*SOURCE DOCUMENT*

= Beginning of Section =

# 15RPM motor



## patnor1011 (Feb 7, 2020)

Does anyone who takes stuff apart know if microwave or copier motors do have the torque to be able to turn plastic bucket at 45 angle with up to 10 kilograms in total weight? 
I am planning to build a few "cement mixer like" machines or turntables but smaller and while there is a lot of motors on Amazon or eBay I might save some money if these can be used. :mrgreen:


----------



## Shark (Feb 7, 2020)

The larger microwave motors can handle 10 pounds fairly easy and the motors from outdoor grills can as well. In my effort the weight was limited by the volume of a 5 gallon bucket. With proper gearing (if it is even needed) I would think they could work with twice that weight which would get you in the 10 kilo range. I also failed with my little cement mixer using a 1/4 horse motor from a washing machine. It didn't have the torque to get it started on it's own but worked fair with a push start.


----------



## snoman701 (Feb 8, 2020)

Rotisserie motor from a grill turns at 6 rpm and is your easiest way of doing it in my opinion.


Sent from my iPhone using Tapatalk


----------



## Geo (Feb 8, 2020)

= End of Section =

*STORED DATA*
= Beginning of Section =

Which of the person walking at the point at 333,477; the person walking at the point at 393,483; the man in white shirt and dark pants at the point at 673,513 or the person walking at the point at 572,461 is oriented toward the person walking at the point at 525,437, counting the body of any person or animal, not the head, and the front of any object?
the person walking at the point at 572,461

= End of Section =

Duplicate the forum thread on the 15RPM motor, taking everything from "Does anyone who" down to "in total weight?".

Does anyone who takes stuff apart know if microwave or copier motors do have the torque to be able to turn plastic bucket at 45 angle with up to 10 kilograms in total weight?